Donald Trump said he’ll replace H.R. McMaster with John Bolton, the former U.S. ambassador to the United Nations.
CGTN’s Roee Ruttenberg has more.
Officially, this is a resignation, but reports began circulating last week that the president had decided to remove McMaster.
The White House immediately denied it, but Trump reportedly complained that McMaster, a three-star general, was too rigid and that his briefings were too long.
After firing Secretary of State Rex Tillerson earlier this month, Trump said he was close to having the cabinet that he wanted. Many heard that as a sign that more departures were coming.
Bolton’s positions mark a dramatic shift from McMaster’s. Bolton served as U.S. ambassador to the United Nations during the Iraq War. He’s now a Fox News commentator where he still insists the conflict was a good idea. Trump does not.
Bolton had been meeting repeatedly with the president at the White House and the two are said to getting on quite well personally.
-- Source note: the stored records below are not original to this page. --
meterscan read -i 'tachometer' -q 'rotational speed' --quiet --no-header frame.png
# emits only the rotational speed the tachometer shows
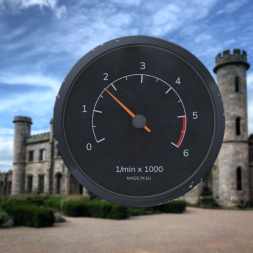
1750 rpm
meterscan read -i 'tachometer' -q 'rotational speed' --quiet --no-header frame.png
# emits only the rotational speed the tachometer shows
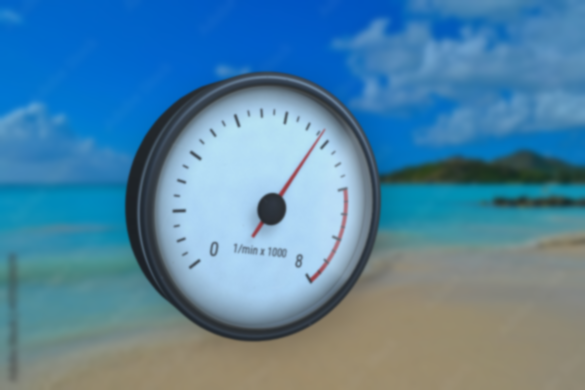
4750 rpm
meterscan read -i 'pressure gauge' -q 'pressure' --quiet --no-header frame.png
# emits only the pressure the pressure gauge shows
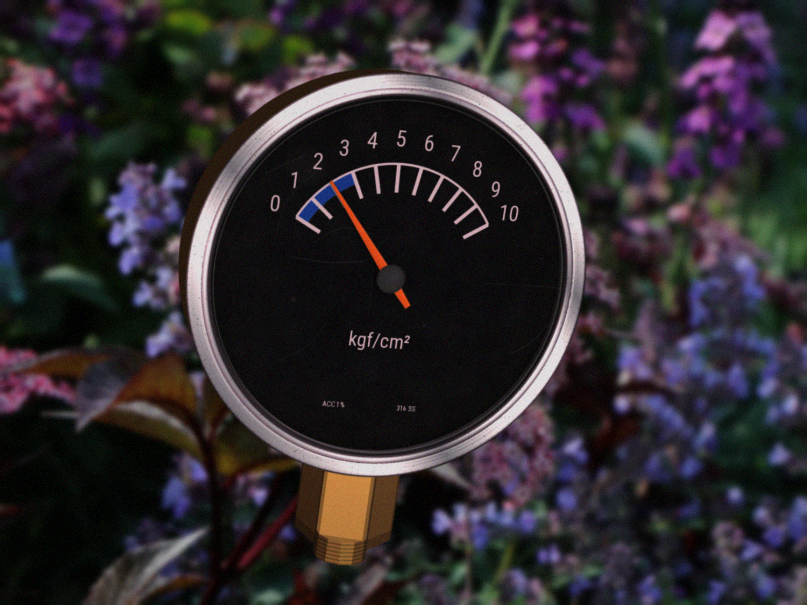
2 kg/cm²
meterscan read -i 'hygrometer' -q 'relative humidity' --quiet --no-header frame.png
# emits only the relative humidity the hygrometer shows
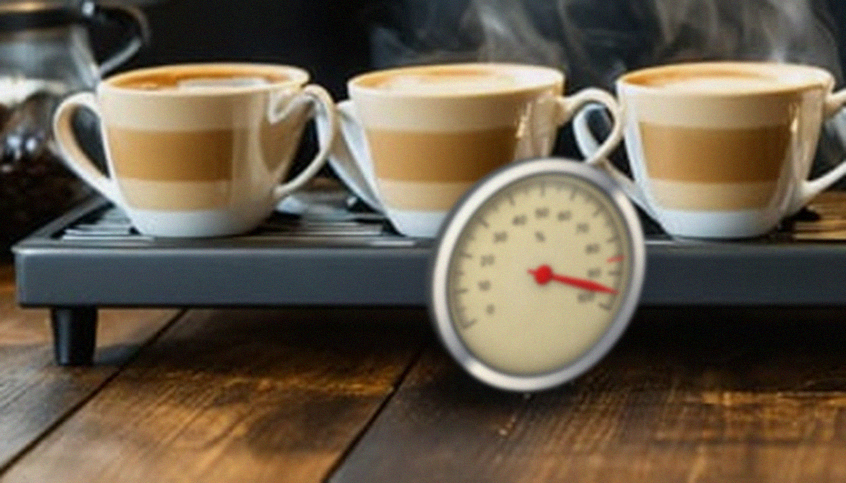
95 %
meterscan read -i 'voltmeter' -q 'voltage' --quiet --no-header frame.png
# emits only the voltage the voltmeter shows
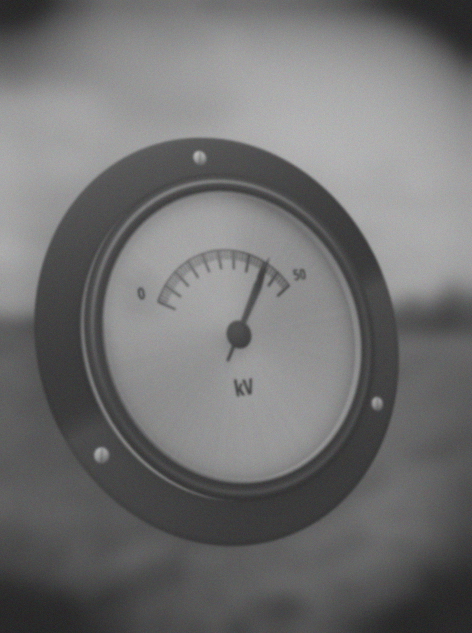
40 kV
We know that’s something Trump wants – for people he likes and trusts.
But this could represent a significant reshaping of national security. On the Iran nuclear deal, McMaster notably said, ‘don’t throw it away,’ even though that’s something Trump has suggested.
Bolton, in 2015, wrote in the New York Times that the way to keep Iran from developing a nuclear bomb was to bomb it.
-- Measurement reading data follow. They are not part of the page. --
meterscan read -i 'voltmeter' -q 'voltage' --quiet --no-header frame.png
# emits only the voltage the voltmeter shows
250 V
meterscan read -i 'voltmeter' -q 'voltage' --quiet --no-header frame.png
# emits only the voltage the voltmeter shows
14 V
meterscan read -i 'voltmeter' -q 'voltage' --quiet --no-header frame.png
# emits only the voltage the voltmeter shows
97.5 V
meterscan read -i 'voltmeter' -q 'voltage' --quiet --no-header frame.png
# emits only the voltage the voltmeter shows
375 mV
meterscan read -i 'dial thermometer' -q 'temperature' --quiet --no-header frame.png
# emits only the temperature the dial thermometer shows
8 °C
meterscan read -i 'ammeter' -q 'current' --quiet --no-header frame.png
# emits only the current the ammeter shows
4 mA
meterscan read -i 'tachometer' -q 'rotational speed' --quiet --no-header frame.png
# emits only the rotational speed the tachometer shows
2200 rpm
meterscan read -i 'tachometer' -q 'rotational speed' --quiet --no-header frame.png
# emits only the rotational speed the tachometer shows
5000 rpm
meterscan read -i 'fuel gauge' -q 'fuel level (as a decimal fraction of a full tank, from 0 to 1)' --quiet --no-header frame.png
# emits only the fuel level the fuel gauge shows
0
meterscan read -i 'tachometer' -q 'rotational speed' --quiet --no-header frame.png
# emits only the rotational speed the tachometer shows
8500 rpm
Also, McMaster, working through the South Koreans, helped arrange the planned summit between Trump and DPRK leader Kim Jong-un. Bolton has a more hawkish view towards Pyongyang.
McMaster’s wasn’t the only departure on Thursday. John Dowd, Trump’s lead lawyer in Special Counsel Robert Mueller’s Russia investigation, announced he was quitting, but denied reports that his departure was because Trump was ignoring his legal advice.
Trump said on Thursday he “would like to” testify in Mueller’s investigation after reportedly urged the Justice Department to end the investigation.
But whatever the reason for Dowd’s departure, it becomes only one in an increasingly-long line of changes among the White House’s senior officials.